▸ SOURCE TEXT:
******************************

Las Vegas Sun

March 29, 2024

Arena’ bill overstepped its bounds

CARSON CITY - If Las Vegas ever hopes to host a professional basketball team, it's going to need an arena.

Arenas, however, cost hundreds of millions of dollars, can be community-dividing affairs if taxpayers are asked to chip in, and they often don't live up to the economic expectations that came with their sales pitches.

With that as the backdrop, a bill that remains alive in the state Legislature has a chance to outdo them all in terms of controversy - at least among lobbyists and legislators who have caught wind of Assembly Bill 598. Its labored path through the Legislature reveals a little about how lawmakers and lobbyists work, especially in the hectic final days of this legislative session.

In its preamble, AB598 is described as a bill authorizing "the creation of theme park districts."

It goes on to describe theme park districts not as some kind of Disneyland, but as any combination of facilities "for recreation, professional sports, gaming, accommodations, retail sales, amusement or culture."

Like a casino? Or a mall?

The bill also specified that such a district could be "contiguous or noncontiguous," so long as it stayed within the bounds of the municipalities that governed it. So, for instance, you could create a Clark County district that had one section in Las Vegas, then another part in, say, North Las Vegas, maybe in Rachel, 90 miles to the northwest. They'd be in separate parts of the county, but they'd be part of the same district.

At the same time, these districts would operate without paying any taxes. As the bill was written, "all revenues of the district and all activities of the district ... are exempt from all state and local taxation."

So imagine a place with hundreds of slot machines, taking in millions of dollars, but never having to pay any taxes on it.

In addition to not paying taxes, the bill would allow the governing body of the district to impose user fees on any business within the district. Those fees would then be used to pay for any loans they took out for construction or other capital costs. (One lobbyist called this the "sovereign nation" section of the bill, because of the great power the governing body would have over fees imposed on businesses.)

In short, AB598 was written quite broadly. And the potential lost stream of tax revenue would be so huge, one lobbyist summed it up as "the green tax-rebate bill of 2007."

The lobbyist was referring to the green-building tax-break law that is expected to cost state and local governments hundreds of millions of dollars in lost tax revenue.

******************************

▸ SOURCE DATA:
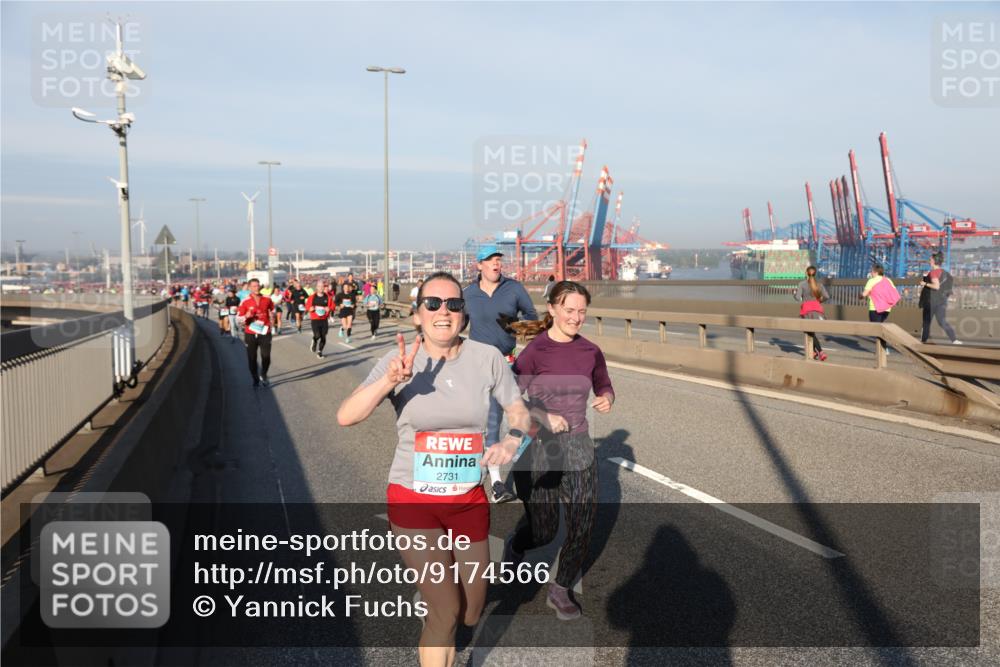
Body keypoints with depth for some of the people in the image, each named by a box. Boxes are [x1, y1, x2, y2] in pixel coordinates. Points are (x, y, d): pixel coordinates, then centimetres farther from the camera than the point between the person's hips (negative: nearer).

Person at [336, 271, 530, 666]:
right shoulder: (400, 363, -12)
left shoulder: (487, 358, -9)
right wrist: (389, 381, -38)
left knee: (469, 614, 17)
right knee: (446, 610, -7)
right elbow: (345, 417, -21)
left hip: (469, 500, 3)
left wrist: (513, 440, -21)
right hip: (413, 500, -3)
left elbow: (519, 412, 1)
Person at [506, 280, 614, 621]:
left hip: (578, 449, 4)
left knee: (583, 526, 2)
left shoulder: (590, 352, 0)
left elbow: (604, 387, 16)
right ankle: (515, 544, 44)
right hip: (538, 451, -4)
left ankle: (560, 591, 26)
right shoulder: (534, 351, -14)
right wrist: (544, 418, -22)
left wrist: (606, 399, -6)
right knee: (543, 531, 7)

******************************

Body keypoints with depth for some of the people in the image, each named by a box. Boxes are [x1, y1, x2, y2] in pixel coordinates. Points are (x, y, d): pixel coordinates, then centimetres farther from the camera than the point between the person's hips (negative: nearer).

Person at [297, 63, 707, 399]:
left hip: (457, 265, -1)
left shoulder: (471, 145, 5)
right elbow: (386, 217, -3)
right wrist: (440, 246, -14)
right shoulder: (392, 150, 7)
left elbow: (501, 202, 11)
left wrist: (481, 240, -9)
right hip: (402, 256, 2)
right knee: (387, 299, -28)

******************************

▸ PROMPT A: Using the Assembly Bill 598 article, explain in one to three sentences why one lobbyist called part of the bill the "sovereign nation" section.
▸ PROMPT B: Please translate this sentence from the Assembly Bill 598 article into Spanish: "At the same time, these districts would operate without paying any taxes."

▸ EXERCISE ANSWER A: One lobbyist gave the section that nickname because of the great power the district's governing body would have over fees imposed on businesses. Under that part of the bill, the governing body could impose user fees on any business within the district and use them to pay for construction loans or other capital costs.

▸ EXERCISE ANSWER B: Al mismo tiempo, estos distritos operarían sin pagar ningún impuesto.